In his Glossip dissent, Judge Stephen Breyer, joined by the late Judge Ruth Bader Ginsburg, argued that the practice of the death penalty itself is unconstitutional.

Judge Sonia Sotomayor filed a separate dissent, but this suggests that she and Judge Elena Kagan would not join Judge Breyer if the issue of the constitutionality of the whole practice was resolved for the court.

The death penalty remains popular, in general: In 2020, Gallup reported that Americans were in favor of retaining the death penalty for convicted murderers by a range of 55% to 43%. But that support has dropped significantly from the 80-16% margin Gallup found on the same issue in 1994. Moreover, it is unfortunate that the death penalty is now only discussed in the context of convicted murderers. Even child rapists are no longer eligible for the death penalty, thanks to the court’s deeply flawed 2008 ruling, Kennedy v. Louisiana.

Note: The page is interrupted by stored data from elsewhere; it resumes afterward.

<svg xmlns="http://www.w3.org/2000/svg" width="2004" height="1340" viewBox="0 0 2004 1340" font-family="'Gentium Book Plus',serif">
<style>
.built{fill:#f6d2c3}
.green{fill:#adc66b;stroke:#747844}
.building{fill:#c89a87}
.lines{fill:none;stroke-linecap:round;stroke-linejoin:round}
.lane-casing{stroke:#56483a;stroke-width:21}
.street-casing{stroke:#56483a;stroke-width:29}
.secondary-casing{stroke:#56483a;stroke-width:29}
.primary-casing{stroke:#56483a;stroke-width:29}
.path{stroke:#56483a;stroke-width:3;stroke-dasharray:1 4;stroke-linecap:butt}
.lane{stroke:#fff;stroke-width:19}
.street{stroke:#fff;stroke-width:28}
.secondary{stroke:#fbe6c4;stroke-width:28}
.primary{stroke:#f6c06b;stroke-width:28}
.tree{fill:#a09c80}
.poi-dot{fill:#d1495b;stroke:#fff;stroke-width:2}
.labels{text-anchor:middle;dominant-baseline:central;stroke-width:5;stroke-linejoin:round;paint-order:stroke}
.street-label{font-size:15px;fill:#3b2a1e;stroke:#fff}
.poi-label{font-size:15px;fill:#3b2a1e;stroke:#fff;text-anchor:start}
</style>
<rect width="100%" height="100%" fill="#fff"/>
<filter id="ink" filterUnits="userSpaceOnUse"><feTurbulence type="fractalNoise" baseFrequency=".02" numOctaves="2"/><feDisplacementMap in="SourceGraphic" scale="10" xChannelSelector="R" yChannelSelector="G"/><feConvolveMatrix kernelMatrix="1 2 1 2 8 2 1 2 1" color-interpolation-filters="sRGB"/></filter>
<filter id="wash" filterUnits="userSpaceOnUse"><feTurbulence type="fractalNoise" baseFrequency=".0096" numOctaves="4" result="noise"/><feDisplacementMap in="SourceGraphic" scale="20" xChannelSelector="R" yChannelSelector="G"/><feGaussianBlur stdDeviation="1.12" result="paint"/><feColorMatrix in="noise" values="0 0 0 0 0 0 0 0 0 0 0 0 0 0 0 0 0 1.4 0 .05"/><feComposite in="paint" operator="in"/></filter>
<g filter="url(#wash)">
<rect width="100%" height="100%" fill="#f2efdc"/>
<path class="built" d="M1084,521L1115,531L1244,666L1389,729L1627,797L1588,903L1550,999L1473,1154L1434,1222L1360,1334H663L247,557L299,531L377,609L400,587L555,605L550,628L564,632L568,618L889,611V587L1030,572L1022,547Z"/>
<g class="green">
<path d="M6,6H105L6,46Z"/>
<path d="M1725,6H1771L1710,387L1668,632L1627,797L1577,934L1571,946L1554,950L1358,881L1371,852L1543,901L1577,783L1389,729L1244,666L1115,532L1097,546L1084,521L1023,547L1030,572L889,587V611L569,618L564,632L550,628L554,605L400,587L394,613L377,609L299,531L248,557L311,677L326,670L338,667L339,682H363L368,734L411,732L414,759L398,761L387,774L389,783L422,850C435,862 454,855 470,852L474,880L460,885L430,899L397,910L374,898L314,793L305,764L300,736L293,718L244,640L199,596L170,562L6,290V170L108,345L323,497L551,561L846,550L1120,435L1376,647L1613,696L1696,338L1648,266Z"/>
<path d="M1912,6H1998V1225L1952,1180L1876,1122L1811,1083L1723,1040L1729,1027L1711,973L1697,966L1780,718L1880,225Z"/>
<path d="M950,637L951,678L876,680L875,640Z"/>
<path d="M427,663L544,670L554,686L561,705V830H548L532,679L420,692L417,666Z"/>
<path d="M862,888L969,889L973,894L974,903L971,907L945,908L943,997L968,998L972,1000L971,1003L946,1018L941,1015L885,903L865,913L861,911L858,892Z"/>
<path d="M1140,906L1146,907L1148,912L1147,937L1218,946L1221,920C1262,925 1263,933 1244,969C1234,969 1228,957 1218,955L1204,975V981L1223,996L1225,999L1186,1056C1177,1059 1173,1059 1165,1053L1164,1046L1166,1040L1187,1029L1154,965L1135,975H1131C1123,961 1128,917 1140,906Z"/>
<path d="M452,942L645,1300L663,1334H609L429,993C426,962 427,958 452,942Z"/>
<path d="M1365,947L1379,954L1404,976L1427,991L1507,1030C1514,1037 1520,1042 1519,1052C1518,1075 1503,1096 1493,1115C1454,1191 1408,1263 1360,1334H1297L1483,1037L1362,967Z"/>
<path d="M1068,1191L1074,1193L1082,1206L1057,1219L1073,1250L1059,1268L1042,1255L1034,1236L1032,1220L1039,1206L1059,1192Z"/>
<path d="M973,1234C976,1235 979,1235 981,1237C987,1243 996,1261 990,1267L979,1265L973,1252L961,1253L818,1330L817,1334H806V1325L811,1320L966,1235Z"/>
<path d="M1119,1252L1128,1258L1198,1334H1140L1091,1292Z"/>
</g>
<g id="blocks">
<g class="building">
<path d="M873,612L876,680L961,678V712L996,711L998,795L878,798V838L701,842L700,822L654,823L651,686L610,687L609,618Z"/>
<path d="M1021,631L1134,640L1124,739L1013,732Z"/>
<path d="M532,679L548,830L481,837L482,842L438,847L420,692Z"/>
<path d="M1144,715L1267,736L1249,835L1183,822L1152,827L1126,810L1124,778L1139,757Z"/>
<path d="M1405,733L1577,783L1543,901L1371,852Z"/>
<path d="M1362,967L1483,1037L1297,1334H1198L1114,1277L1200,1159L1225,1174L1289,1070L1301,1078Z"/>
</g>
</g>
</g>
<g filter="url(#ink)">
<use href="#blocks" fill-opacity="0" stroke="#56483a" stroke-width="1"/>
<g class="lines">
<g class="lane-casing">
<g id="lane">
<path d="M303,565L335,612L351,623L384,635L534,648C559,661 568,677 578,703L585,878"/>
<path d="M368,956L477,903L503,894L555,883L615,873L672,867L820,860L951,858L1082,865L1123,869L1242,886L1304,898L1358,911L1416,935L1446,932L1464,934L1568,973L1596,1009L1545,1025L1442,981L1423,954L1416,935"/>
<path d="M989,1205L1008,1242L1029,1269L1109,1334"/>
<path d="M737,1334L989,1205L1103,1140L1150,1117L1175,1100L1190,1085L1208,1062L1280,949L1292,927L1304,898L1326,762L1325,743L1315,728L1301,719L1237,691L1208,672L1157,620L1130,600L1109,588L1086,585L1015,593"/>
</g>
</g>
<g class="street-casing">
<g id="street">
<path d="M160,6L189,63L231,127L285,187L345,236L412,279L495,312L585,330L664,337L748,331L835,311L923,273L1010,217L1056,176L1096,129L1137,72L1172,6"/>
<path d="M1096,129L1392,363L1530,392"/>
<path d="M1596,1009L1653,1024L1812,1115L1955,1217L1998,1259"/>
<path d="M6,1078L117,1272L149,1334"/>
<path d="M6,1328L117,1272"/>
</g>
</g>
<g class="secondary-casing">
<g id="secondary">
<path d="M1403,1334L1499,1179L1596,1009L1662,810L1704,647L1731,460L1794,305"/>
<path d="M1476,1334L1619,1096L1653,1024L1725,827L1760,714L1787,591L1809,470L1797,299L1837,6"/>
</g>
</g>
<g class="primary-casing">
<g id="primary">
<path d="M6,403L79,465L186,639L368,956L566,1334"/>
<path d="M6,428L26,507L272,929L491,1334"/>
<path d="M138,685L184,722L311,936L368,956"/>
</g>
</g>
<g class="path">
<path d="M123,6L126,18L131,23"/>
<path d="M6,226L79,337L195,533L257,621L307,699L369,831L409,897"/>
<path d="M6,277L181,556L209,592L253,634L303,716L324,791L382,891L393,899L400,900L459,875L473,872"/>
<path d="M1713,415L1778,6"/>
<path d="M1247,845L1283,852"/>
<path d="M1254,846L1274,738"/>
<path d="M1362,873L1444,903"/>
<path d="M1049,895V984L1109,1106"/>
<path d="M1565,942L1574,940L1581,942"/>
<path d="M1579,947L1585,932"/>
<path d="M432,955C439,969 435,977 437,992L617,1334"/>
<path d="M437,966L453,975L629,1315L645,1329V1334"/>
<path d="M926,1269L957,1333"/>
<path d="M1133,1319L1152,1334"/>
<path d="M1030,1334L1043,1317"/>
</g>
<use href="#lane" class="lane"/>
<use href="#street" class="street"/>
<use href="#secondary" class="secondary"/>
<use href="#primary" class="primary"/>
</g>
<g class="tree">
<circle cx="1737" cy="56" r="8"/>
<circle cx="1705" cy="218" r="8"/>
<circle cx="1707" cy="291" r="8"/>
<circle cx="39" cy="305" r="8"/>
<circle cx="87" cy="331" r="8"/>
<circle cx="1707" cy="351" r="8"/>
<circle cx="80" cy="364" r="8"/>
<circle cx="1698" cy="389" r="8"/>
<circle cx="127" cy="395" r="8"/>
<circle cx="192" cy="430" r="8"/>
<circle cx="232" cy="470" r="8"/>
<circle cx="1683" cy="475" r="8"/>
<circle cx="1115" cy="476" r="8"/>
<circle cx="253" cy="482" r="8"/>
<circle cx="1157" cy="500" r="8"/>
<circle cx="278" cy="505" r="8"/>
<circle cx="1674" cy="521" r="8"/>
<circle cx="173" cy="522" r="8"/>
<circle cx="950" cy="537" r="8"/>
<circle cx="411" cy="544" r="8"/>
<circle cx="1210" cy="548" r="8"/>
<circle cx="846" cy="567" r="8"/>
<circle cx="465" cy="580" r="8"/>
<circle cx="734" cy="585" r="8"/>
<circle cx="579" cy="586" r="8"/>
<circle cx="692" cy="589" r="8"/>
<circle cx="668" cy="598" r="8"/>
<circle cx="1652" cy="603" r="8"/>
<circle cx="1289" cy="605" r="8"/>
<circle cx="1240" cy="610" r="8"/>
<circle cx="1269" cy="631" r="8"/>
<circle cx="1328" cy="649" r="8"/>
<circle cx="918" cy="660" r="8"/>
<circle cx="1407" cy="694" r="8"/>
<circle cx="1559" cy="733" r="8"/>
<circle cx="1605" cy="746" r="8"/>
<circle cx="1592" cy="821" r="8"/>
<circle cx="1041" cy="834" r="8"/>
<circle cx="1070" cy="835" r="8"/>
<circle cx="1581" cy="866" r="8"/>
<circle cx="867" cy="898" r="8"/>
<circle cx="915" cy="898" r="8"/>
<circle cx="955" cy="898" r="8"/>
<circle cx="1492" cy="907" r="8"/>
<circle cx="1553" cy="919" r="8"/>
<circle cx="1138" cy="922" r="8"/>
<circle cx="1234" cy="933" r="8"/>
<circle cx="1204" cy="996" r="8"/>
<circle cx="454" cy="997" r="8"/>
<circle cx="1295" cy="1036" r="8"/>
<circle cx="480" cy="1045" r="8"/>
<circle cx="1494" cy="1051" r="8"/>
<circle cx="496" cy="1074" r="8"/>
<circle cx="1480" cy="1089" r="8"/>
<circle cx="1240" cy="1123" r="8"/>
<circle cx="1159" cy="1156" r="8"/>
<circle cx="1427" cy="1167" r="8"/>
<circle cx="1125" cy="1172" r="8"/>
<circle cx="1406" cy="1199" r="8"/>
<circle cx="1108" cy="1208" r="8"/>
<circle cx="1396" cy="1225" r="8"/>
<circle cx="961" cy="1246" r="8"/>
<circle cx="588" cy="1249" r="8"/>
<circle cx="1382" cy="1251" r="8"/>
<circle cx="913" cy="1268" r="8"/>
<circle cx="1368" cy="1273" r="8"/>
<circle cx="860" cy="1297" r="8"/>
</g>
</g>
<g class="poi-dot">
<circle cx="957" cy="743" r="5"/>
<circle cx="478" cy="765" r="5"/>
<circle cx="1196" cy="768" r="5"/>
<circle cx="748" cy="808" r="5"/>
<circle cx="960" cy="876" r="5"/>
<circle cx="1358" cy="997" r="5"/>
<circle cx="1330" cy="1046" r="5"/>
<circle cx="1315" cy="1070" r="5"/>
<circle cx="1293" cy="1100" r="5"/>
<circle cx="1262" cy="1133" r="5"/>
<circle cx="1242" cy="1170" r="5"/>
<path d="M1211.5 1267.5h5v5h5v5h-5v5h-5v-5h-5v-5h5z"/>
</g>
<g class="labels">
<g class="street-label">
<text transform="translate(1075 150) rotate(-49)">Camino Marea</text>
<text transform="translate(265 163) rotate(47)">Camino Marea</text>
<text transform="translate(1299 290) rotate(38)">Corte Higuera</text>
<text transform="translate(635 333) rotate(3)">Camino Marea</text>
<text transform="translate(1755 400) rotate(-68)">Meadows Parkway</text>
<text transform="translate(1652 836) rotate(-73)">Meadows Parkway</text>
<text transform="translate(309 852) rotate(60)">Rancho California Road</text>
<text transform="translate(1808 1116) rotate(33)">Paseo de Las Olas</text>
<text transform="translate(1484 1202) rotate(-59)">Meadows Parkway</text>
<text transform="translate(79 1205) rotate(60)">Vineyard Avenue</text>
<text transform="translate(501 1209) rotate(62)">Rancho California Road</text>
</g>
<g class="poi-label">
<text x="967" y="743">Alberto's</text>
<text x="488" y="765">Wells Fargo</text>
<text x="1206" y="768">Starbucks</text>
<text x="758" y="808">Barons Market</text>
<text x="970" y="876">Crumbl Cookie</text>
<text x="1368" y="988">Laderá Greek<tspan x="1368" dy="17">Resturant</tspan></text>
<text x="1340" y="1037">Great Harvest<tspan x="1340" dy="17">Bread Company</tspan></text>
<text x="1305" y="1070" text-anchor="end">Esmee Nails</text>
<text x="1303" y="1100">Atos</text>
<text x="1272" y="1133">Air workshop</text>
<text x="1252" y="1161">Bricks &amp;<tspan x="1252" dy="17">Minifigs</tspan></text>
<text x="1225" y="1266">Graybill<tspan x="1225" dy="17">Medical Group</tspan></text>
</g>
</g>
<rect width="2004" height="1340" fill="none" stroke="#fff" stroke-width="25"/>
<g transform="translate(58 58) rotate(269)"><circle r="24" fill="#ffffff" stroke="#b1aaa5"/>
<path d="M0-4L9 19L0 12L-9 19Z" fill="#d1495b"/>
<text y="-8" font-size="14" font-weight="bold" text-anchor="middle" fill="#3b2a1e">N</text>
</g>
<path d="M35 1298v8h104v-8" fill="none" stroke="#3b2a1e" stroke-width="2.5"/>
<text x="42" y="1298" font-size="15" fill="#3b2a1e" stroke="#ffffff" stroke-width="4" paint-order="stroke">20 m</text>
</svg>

For all the hifalutin, high-rhetoric liberals invariably fear when it comes to the alleged need to erect insurmountable safeguards around capital punishment, the fact remains that it is our law and our long tradition that the worst of the worst in society should face the ultimate punishment. And this tradition is morally sound, rooted in Leviticus 24: 19-20: “And a man who inflicts a wound on his neighbor as he has done, it will be done to him (namely, broken for broken, eye for eye) , tooth for tooth. As he inflicted a wound on a person, so it will be inflicted on him. ”

Where is the compassion of the left for the victims of the worst crimes known to mankind?

There are certain crimes for which even life imprisonment without parole is simply not enough. If the classic definition of justice is to reward good and punish evil, then there is no more righteous act par excellence than to execute murderers. Hopefully, Governor Stitt’s switching of Mr. Jones doesn’t drag America further down the wrong – and unfair – path.